» Instructions for the task: Reproduce verbatim the lines of the data between the line holding "Give the smaller" and the line holding "Answer: 0° — they already face them", inclusive.

********

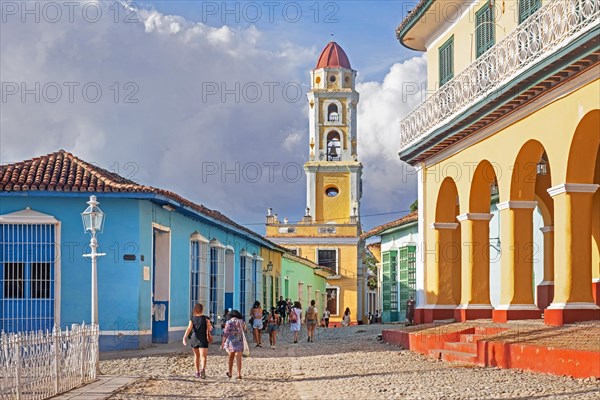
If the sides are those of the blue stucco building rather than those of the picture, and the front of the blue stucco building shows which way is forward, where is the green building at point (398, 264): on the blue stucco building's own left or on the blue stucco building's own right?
on the blue stucco building's own left

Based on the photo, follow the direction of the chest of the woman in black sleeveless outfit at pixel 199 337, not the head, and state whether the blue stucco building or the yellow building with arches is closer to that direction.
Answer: the blue stucco building

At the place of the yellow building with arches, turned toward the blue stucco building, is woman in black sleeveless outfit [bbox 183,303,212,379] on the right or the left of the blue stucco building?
left

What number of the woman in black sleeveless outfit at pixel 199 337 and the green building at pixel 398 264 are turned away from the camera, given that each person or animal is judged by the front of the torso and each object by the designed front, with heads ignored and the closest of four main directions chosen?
1

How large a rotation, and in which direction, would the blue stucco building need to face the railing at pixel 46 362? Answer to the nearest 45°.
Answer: approximately 45° to its right

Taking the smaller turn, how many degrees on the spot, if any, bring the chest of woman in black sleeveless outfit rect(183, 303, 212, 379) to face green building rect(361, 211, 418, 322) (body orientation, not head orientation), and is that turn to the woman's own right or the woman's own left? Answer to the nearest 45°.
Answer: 0° — they already face it

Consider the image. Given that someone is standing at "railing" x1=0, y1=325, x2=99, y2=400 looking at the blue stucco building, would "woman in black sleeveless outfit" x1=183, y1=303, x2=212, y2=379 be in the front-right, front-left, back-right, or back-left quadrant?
front-right

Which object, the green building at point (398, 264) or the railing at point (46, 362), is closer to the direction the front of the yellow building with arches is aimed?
the railing

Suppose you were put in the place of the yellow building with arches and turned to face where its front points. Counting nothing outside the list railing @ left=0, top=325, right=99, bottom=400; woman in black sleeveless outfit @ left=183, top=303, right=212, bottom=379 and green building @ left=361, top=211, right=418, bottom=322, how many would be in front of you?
2

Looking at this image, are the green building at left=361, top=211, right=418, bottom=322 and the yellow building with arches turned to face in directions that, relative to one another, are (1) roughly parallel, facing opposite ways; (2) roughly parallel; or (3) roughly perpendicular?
roughly parallel

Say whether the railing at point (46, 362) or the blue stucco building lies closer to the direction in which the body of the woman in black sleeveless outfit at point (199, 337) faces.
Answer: the blue stucco building

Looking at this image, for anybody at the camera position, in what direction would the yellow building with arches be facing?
facing the viewer and to the left of the viewer

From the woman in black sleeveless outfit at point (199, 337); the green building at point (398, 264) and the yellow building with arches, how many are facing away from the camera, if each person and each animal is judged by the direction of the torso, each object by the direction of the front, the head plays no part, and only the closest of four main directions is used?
1

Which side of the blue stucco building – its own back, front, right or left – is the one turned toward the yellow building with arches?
front

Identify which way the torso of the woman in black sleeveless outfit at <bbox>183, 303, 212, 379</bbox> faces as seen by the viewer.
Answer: away from the camera
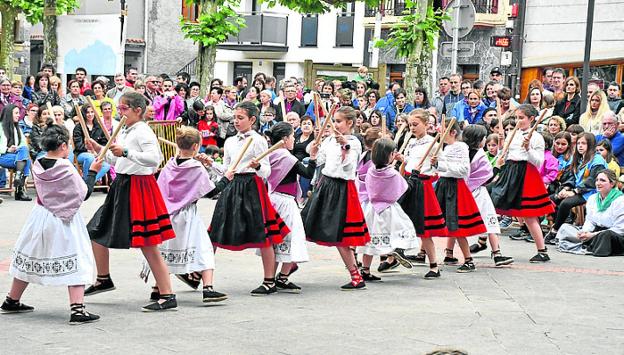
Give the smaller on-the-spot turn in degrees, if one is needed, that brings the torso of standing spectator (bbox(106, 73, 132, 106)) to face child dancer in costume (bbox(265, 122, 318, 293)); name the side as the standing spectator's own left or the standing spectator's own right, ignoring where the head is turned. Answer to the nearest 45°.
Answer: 0° — they already face them

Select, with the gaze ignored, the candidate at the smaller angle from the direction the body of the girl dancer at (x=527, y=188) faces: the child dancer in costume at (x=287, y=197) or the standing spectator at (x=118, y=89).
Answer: the child dancer in costume

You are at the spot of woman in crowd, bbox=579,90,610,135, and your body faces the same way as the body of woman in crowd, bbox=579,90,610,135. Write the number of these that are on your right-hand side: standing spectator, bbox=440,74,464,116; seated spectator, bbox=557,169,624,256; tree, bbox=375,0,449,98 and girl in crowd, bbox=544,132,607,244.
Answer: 2

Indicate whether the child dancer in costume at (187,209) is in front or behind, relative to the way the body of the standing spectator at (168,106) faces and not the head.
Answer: in front

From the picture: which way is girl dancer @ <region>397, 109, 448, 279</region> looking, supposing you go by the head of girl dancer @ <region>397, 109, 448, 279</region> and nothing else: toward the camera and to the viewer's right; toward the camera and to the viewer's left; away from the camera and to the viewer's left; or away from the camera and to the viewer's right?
toward the camera and to the viewer's left

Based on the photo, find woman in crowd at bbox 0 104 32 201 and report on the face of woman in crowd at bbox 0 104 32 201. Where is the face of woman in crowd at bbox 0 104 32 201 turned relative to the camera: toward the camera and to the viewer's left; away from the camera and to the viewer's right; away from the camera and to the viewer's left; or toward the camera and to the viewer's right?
toward the camera and to the viewer's right

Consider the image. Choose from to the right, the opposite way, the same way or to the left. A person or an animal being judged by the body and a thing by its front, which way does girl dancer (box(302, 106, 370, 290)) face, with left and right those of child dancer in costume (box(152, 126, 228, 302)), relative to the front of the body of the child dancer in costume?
the opposite way
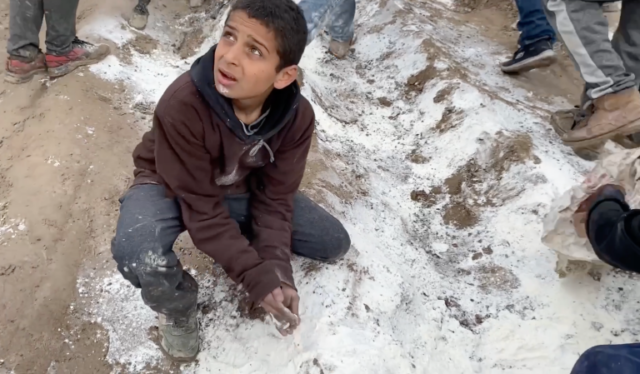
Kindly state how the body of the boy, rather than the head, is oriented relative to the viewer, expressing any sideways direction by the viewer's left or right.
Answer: facing the viewer and to the right of the viewer

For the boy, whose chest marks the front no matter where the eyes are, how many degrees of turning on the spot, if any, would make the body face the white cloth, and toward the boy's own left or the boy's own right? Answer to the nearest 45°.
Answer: approximately 45° to the boy's own left
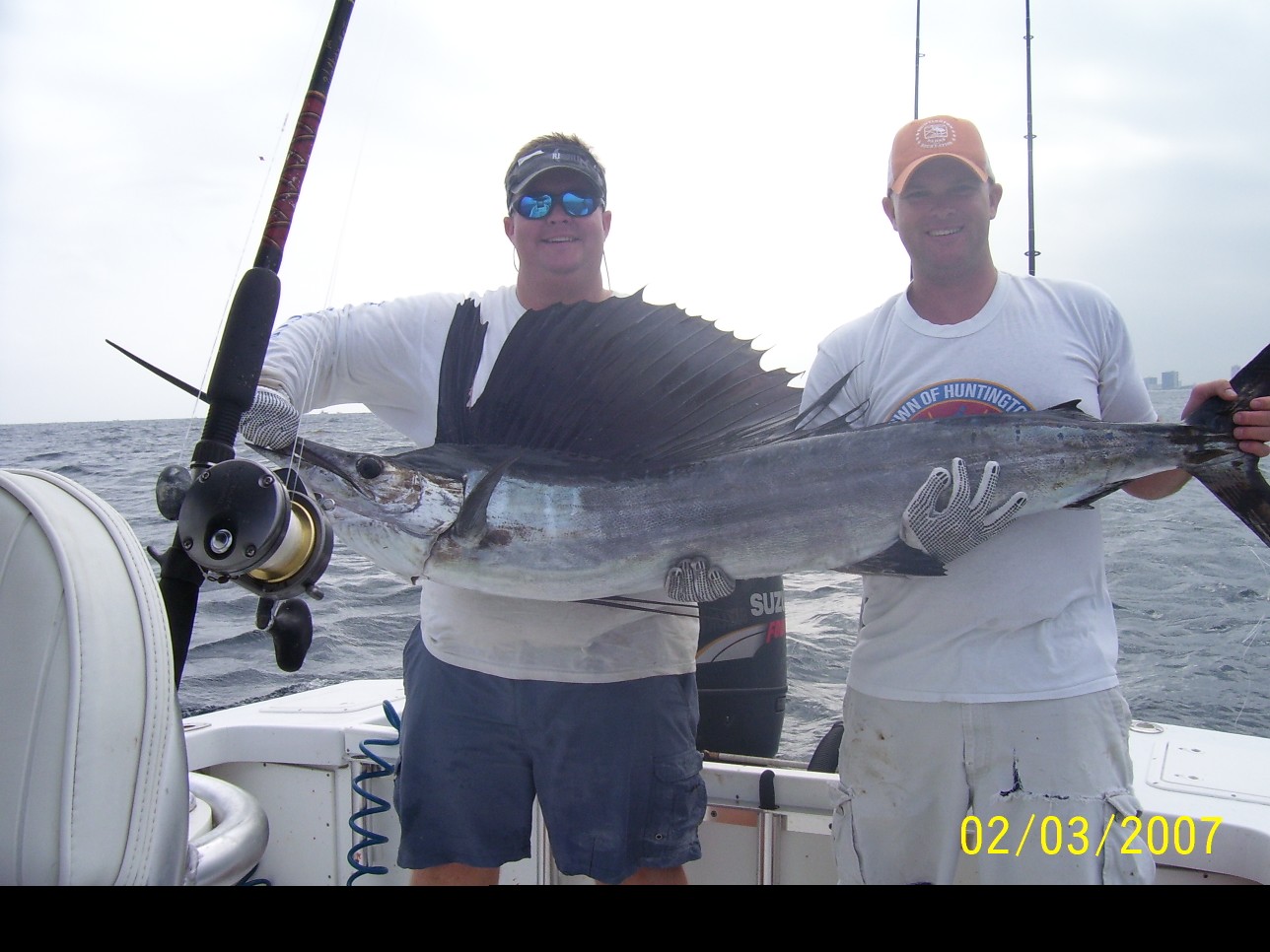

********

» Answer to the problem:
Give the smaller on-the-spot turn in degrees, if one is needed, that brings the torso of standing spectator (bbox(106, 73, 132, 106)) to face child dancer in costume (bbox(265, 122, 318, 293)); name the side as the standing spectator's own left or the standing spectator's own right, ignoring where the head is turned. Answer to the nearest 45°.
Answer: 0° — they already face them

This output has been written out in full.